··· TEXT SEGMENT ···

|Calvin and Hobbes by Bill Waterson, February 11, 1986|
Ascending, reaching, hoping, enduring, achieving. Being tenacious, always evaluating the terrain, looking towards the summit.
It's a thrill, a rush, a tangible accomplishment. Adrenaline. Bravado. Something weaker people with fainter hearts and flabbier limbs either can't do, or are too lazy to try.
It's one thing to put on some hiking boots, grab some bottled water, and saunter up a pleasant hillside to take in the vista, or trek along a hilly forest path underneath the graceful, broad canopy of weathered trees.
But either our news media is getting more fascinated with the stories of botched rescues of climbers, or more and more Americans are woefully underestimating their mountain climbing capabilities.
Nick Hall, a native of Maine and professional search-and-rescue ranger, died June 21 while trying to help four climbers from Texas on Washington state's Mount Rainier.
Aaron Beesley, another professional rescuer, fell 90 feet to his death on Utah's Mount Olympus this past Saturday while trying to rescue two teenaged hikers.
Tony Stanley, a California Highway Patrol officer, was injured last Thursday when the rotor blades of his rescue helicopter clipped him as he attempted to reach a stranded hiker - who was a doctor. The doctor, who had suffered a relatively minor injury by comparison, which had contributed to his need for rescue, ended up saving his rescuer's life.
Granted, considering the number of people who go mountain climbing for recreation every day all over the United States, these incidents could be considered statistically irrelevant. And neither Hall, Beesley, nor Stanley were forced to work as rescuers. News reports of their heroics portray each of them as lovers of their jobs and passionate about helping people. Indeed, you'd have to be, to do these sorts of things for a living.
But dying while doing something for a living puts a different spin on it, doesn't it? Especially when people die trying to rescue you.
We've all seen the news reports of residents in the path of a hurricane or wildfire who refuse evacuation orders and think they can defy Mother Nature. At some point in the evacuation scenario, local law enforcement agencies will declare that if you stay, and you find yourself in imminent danger, rescuers will not be sent in to save you. And I agree wholeheartedly with that decree. The job of police officers and fire fighters is to protect us, but we have an obligation to be prudent about our own safety. We can't expect to ignore warnings for our own health and welfare and then expect somebody to risk their own life to pluck us from death at the last minute because we didn't act on our own behalf sooner.

···

→ TASK A
Return the stretch of the climbing-rescue essay from "Aaron Beesley, another" through "his rescuer's life.", word for word.
→ TASK B
Name every professional rescuer the climbing-rescue essay identifies by name.
→ TASK C
Write what comes next in the climbing-rescue essay, picking up after its final sentence.
The lines in the dataset records are separate material with no connection to the climbing-rescue essay.

··· DATASET ···

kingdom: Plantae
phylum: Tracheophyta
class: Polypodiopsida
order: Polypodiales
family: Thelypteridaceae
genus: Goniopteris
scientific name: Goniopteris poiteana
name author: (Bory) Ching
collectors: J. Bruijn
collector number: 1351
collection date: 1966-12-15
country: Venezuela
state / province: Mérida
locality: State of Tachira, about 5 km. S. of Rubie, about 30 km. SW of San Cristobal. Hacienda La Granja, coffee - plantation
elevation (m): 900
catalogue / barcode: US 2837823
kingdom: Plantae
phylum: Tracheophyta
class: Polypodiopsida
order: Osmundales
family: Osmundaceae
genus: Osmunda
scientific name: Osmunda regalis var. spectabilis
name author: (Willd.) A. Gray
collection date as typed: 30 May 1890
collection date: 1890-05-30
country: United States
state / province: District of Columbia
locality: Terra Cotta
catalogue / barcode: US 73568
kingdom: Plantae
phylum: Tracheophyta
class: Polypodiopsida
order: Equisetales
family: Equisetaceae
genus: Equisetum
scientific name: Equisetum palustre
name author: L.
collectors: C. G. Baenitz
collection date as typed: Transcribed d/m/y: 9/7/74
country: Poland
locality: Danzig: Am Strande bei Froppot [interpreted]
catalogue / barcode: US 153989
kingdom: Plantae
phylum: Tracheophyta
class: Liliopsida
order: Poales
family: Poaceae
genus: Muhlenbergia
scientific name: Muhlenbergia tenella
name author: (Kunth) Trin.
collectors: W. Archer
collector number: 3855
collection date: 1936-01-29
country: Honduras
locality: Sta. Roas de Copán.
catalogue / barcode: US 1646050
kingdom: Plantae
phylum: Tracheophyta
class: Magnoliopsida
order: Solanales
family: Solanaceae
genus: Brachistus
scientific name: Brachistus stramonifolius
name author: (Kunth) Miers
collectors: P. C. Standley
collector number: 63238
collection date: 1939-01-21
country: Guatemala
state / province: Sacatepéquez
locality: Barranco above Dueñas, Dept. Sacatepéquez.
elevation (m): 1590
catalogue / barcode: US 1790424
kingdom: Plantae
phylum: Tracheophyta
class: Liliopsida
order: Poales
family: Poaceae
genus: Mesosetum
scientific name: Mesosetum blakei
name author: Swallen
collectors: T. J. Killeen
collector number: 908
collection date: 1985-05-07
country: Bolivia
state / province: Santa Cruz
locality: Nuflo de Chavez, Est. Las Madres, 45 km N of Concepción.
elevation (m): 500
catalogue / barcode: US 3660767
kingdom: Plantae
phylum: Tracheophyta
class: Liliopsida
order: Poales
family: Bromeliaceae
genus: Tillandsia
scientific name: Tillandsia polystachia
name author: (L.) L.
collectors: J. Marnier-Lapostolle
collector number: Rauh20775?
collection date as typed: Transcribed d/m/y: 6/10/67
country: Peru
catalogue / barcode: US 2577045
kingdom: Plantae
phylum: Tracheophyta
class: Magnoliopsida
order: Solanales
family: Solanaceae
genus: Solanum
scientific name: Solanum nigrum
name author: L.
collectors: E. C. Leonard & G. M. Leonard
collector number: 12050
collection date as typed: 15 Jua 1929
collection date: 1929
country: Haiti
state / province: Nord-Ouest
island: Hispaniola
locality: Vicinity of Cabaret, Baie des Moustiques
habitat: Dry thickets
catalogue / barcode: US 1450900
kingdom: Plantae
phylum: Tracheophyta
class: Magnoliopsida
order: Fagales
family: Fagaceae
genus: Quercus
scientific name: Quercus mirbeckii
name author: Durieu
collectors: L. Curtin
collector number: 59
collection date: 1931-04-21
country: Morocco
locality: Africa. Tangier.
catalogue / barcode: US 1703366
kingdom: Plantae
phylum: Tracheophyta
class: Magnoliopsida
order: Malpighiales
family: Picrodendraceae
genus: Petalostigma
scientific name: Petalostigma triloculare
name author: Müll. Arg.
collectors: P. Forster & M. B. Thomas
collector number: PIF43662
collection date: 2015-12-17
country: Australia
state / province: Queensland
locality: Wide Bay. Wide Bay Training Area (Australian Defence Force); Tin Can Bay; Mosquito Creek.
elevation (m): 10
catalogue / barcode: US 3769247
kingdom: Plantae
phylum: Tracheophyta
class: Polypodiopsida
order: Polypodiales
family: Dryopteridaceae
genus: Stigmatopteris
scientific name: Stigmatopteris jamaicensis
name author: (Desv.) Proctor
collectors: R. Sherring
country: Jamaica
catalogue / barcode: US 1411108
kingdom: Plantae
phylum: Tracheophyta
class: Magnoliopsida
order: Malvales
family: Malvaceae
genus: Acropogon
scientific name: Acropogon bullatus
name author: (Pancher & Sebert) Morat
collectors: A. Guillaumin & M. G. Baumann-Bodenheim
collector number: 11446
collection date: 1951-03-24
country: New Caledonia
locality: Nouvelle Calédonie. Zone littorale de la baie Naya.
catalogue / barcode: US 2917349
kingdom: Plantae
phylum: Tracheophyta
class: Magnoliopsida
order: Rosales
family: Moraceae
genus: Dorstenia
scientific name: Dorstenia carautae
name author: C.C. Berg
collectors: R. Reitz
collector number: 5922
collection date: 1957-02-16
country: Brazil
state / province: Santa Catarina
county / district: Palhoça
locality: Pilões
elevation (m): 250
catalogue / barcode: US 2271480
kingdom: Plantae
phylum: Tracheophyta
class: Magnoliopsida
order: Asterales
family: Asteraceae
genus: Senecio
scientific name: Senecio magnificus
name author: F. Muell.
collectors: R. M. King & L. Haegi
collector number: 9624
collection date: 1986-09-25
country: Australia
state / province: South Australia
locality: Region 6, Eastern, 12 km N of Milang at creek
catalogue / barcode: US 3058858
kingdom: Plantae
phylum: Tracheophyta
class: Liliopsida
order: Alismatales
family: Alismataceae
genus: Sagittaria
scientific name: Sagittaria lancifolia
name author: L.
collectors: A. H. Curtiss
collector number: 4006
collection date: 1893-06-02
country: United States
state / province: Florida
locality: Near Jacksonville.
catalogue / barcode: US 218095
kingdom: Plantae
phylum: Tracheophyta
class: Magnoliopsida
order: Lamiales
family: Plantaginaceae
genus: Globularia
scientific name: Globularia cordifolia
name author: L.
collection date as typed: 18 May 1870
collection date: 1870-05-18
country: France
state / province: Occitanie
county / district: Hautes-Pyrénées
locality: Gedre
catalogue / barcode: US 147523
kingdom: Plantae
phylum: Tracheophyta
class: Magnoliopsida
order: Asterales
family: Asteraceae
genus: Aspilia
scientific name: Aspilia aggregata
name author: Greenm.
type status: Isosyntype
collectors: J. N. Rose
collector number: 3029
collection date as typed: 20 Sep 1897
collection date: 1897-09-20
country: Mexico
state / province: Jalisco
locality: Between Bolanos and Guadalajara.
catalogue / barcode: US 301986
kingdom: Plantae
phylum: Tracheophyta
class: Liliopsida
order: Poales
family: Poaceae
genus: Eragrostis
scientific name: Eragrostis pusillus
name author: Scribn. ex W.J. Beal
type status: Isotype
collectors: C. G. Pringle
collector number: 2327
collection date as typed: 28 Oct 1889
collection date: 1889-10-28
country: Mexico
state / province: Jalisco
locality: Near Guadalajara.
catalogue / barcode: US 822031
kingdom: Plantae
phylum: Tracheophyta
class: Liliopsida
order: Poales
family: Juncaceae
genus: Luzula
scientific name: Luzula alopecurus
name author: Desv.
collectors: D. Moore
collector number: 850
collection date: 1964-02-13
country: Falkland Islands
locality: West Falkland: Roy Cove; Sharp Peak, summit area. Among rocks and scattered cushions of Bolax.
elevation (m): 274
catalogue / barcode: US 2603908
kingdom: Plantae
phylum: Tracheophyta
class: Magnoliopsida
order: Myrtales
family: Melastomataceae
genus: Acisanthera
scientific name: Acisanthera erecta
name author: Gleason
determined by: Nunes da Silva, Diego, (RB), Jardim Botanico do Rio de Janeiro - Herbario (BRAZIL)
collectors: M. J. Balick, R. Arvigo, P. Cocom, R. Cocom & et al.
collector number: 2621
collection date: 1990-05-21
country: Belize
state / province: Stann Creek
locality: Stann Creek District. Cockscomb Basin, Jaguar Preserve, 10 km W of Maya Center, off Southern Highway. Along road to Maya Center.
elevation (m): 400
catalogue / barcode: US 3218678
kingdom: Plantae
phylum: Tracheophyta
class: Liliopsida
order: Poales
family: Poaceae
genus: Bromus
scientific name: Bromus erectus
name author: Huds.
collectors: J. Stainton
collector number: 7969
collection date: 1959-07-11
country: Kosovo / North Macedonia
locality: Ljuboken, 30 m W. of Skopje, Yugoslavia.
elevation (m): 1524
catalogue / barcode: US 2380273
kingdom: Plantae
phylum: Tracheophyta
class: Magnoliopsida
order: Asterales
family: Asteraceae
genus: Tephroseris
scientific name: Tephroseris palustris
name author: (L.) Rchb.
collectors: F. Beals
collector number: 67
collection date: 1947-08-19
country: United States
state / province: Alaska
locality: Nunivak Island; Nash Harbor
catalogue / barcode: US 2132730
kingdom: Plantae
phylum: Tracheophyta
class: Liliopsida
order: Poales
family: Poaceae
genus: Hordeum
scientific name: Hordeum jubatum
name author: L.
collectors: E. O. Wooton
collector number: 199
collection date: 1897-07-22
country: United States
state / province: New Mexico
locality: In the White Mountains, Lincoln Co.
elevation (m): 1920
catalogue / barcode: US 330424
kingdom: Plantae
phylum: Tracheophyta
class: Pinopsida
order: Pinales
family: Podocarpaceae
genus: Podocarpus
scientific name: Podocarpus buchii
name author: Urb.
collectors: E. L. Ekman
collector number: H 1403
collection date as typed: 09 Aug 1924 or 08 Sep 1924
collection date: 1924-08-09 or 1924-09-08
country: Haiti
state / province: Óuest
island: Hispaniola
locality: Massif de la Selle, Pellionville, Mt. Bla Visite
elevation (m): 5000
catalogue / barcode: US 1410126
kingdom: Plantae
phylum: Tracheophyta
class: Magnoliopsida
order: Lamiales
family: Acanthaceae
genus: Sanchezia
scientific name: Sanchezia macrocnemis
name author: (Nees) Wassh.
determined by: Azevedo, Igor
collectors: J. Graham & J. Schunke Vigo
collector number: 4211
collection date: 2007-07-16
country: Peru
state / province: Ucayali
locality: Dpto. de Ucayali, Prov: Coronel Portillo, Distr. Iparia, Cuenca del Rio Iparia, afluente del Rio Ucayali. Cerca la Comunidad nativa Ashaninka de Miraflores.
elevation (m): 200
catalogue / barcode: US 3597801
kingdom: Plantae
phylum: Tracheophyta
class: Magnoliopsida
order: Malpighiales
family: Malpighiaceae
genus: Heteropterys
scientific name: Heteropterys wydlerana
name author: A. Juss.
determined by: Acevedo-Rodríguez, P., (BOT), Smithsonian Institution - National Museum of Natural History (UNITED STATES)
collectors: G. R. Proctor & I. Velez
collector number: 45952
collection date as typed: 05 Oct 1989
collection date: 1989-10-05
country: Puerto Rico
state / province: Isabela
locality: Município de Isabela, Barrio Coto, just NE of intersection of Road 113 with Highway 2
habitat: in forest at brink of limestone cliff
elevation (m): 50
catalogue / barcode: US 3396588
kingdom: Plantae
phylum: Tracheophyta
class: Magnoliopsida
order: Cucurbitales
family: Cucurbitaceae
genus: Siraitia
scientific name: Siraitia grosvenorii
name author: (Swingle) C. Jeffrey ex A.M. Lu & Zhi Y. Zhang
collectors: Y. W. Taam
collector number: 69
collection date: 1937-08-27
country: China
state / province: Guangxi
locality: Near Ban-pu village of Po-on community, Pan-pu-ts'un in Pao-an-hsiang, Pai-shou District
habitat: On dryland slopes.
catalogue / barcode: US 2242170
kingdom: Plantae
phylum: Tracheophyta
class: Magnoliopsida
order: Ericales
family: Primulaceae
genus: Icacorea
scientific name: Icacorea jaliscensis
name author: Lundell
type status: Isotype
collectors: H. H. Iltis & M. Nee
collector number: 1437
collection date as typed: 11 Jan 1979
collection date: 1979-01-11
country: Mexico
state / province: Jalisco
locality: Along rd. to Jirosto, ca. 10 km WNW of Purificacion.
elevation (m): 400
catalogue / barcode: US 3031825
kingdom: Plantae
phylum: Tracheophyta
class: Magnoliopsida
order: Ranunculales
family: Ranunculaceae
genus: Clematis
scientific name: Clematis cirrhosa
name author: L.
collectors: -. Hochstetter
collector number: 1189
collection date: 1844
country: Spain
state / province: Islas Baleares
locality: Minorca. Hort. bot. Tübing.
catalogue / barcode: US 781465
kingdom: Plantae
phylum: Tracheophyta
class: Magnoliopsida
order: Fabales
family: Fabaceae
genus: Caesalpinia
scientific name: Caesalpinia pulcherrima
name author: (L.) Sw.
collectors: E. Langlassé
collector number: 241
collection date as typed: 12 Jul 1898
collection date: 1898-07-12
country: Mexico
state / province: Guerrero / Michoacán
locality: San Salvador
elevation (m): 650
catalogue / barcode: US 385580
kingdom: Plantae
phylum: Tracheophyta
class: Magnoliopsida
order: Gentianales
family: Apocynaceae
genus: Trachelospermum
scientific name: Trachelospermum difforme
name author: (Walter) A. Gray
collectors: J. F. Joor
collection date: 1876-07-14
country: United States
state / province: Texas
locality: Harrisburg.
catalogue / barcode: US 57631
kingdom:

···

→ TASK OUTPUT A
Aaron Beesley, another professional rescuer, fell 90 feet to his death on Utah's Mount Olympus this past Saturday while trying to rescue two teenaged hikers.
Tony Stanley, a California Highway Patrol officer, was injured last Thursday when the rotor blades of his rescue helicopter clipped him as he attempted to reach a stranded hiker - who was a doctor. The doctor, who had suffered a relatively minor injury by comparison, which had contributed to his need for rescue, ended up saving his rescuer's life.

→ TASK OUTPUT B
Nick Hall, Aaron Beesley, Tony Stanley

→ TASK OUTPUT C
Yes, the line between refusing to evacuate in the face of a hurricane and exposing one's self to getting stuck on a mountain is fairly vague and gray. It's certainly not crystal-clear, is it? Especially since climbers are the ones intentionally putting themselves into an environment of danger precisely because danger is part of the attraction. Even if you're so afraid of life that you never leave your house, there is plenty of danger right in your house. However, our post-industrial society has designed many ways to mitigate the most common of dangers, and many of the dangers to which we're exposed in normal life aren't dangerous themselves to the people who may need to rescue us. Shucks, that's one of the reasons people go climb mountains: because they can get away from all of the circumstances of ordinary life. Getting away from ordinary life means you usually have to go someplace extraordinary.
Not that there's anything wrong with escaping to nature, going hiking, or even climbing mountains. To the extent that risk is a part of life, climbing mountains for some people might be safer than trying to cross a Midtown Manhattan intersection.
But how American is it of climbers to feel entitled to be rescued if they get themselves into trouble? If you're climbing in a national or state park, my taxes are helping to make sure you get help out there in the middle of noplace. Sure enough, most rescuers employed by taxpayers don't get paid much, at least relative to their job description (saving lives, remember?). But in our current fever to abolish entitlements, is it expecting too much for mountain climbers to pay 100% of the cost of employing those who might need to rescue them?
After all, they're willing to give their life for you.
All you want to do is climb a mountain.
Maybe you don't mind the inequity in roles. After all, we Americans are programmed to live for fun. And maybe my personal disregard for mountain climbing as a sport makes me disproportionately biased on this subject. Before you write me off as just another hardened cynic, though, I know of two friends who consider themselves pretty good amateur climbers. Still, I feel confident in what I say because both of them have scoffed to me about their peers who don't soberly weigh the costs before each climb.
At the end of the day, however, doesn't it seem that the reasons people use for justifying climbing mountains can be explored in other activities - activities in which the risks that endanger them don't also endanger the people who may need to rescue them?
The last words of American patriot Nathan Hale, before the British hung him for spying during the Revolutionary War, purportedly were, "I regret that I have but one life to give for my country."
A noble sentiment, indeed.
I wonder if mountain climbers start each trek saying, "I regret that each first responder has but one life to give for my risky behavior."